**Text excerpt**

------------------------------------------------------------------------

The frame-id object should have at least a 'sp' attribute, and
probably a 'pc' attribute too (it can also, in some cases have a
'special' attribute).
Currently all of these frame-id attributes need to be gdb.Value
objects, but the only reason for that requirement is that we have some
code in py-unwind.c that only handles gdb.Value objects.
If instead we switch to using get_addr_from_python in py-utils.c then
we will support both gdb.Value objects and also raw numbers, which
might make things simpler in some cases.
So, I started rewriting pyuw_object_attribute_to_pointer (in
py-unwind.c) to use get_addr_from_python. However, while looking at
the code I noticed a problem.
The pyuw_object_attribute_to_pointer function returns a boolean flag,
if everything goes OK we return true, but we return false in two
cases, (1) when the attribute is not present, which might be
acceptable, or might be an error, and (2) when we get an error trying
to extract the attribute value, in which case a Python error will have
been set.
Now in pending_framepy_create_unwind_info we have this code:
if (!pyuw_object_attribute_to_pointer (pyo_frame_id, "sp", &sp))
{
PyErr_SetString (PyExc_ValueError,
_("frame_id should have 'sp' attribute."));
return NULL;
}
Notice how we always set an error. This will override any error that
is already set.
So, if you create a frame-id object that has an 'sp' attribute, but
the attribute is not a gdb.Value, then currently we fail to extract
the attribute value (it's not a gdb.Value) and set this error in
pyuw_object_attribute_to_pointer:
rc = pyuw_value_obj_to_pointer (pyo_value.get (), addr);
if (!rc)

------------------------------------------------------------------------

(Data excerpts)
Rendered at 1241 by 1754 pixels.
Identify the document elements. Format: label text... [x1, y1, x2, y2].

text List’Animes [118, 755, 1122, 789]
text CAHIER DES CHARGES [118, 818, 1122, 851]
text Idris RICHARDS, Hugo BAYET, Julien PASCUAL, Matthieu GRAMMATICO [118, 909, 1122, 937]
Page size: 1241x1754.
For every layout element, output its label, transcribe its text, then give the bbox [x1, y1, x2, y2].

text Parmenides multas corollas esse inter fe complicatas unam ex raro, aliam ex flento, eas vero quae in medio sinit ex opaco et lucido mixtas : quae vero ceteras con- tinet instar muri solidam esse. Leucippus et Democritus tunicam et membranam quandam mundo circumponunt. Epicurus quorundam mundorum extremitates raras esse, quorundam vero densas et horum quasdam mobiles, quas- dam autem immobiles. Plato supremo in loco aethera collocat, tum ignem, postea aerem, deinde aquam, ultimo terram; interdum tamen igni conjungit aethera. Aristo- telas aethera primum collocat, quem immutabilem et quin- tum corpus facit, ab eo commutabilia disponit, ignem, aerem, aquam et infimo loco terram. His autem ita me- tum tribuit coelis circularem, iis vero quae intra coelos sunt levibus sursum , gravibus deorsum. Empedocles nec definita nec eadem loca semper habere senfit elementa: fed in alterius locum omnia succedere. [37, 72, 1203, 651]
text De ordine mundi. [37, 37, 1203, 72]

------------------------------------------------------------------------

**Exercise directions**
Edit the note on frame-id attributes starting with "Currently all of" and going on through "noticed a problem.", putting "easier" in place of "simpler". You won't need the data excerpts for this.

**Exercise response**
Currently all of these frame-id attributes need to be gdb.Value
objects, but the only reason for that requirement is that we have some
code in py-unwind.c that only handles gdb.Value objects.
If instead we switch to using get_addr_from_python in py-utils.c then
we will support both gdb.Value objects and also raw numbers, which
might make things easier in some cases.
So, I started rewriting pyuw_object_attribute_to_pointer (in
py-unwind.c) to use get_addr_from_python. However, while looking at
the code I noticed a problem.